Le acerqué el tazón de agua a la boca. Él lo cogió con manos torpes y bebió.

—Esto se está convirtiendo en una costumbre —dijo.

El guardia, que estaba apoyado en uno de los árboles de alrededor, se enderezó.

—Mi Señora, el capitán Yuso ha dispuesto que no se dé de beber ni de comer al Señor Ido hasta nueva orden.

—Por lo visto, me están enseñando a obedecer —dijo Ido, con voz ronca—. El capitán tiene gran interés en conocer el paradero del libro negro.

Eché una ojeada a Yuso, que seguía reunido con Kygo, en el claro. ¿Había sido idea del capitán, o había recibido órdenes del Emperador? Era preocupante en cualquiera de los dos casos.

—¿Cómo te llamas? —pregunté al soldado. Era uno de los hombres de Caido; un arquero de élite, si yo recordaba bien. Sin duda tenía los hombros y los antebrazos musculosos propios de un arquero.

—Jun, Mi Señora —respondió, mientras hacía una reverencia.

—Jun, no cometas el error de suponer que las órdenes de tu capitán son superiores a las mías. Deseo hablar con Ido sobre asuntos propios de Ojos de Dragón. —Le conminé a apartarse con un ademán del brazo—. No es para tus oídos.

Tras echar una inquieta ojeada a Yuso, Jun volvió a hacerme una reverencia y se alejó hasta donde ya no podía oírnos. Ido apuró el tazón y se secó los labios con el pulgar. Al hacerlo, se estremeció de dolor: tenía hinchado el labio superior, y la cuerda que le habían atado a las muñecas le había provocado ya una visible rozadura.

—Sentaos —dije.

Se dejó caer sobre los tobillos, con una leve sonrisa de alivio.

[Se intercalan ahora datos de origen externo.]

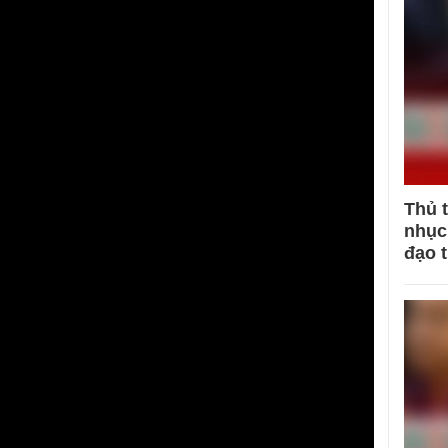
Thủ 
nhục 
đạo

—No estoy en forma. Mi maestro solía obligarme a guardar la posición de estaminata durante horas, para endurecerme. —Hizo girar los hombros—. Aquí es precisamente donde empezaremos tu formación; no creo que hayas trabajado mucho la estaminata, y resulta ser la piedra angular para la manipulación de la energía.

Rechacé dejarme llevar por su exhibición de conocimientos.

—¿Por qué habéis provocado a Kygo? —pregunté, en voz baja—. Podría haberos matado.

Ido miró al Emperador con los ojos entrecerrados.

—Para matar a su madre y a su hermano hizo falta mi colaboración. Por supuesto que quiere matarme.

Desde la distancia, Kygo levantó la cabeza como si se diese cuenta de que hablábamos de él. Se quedó inmóvil de repente, lo que era un claro mensaje.

Ido se rió por lo bajo.

—No le gusta nada que estés aquí.

A Yuso tampoco. El capitán también había alzado la vista, y no era difícil percibir la oleada de furia en él.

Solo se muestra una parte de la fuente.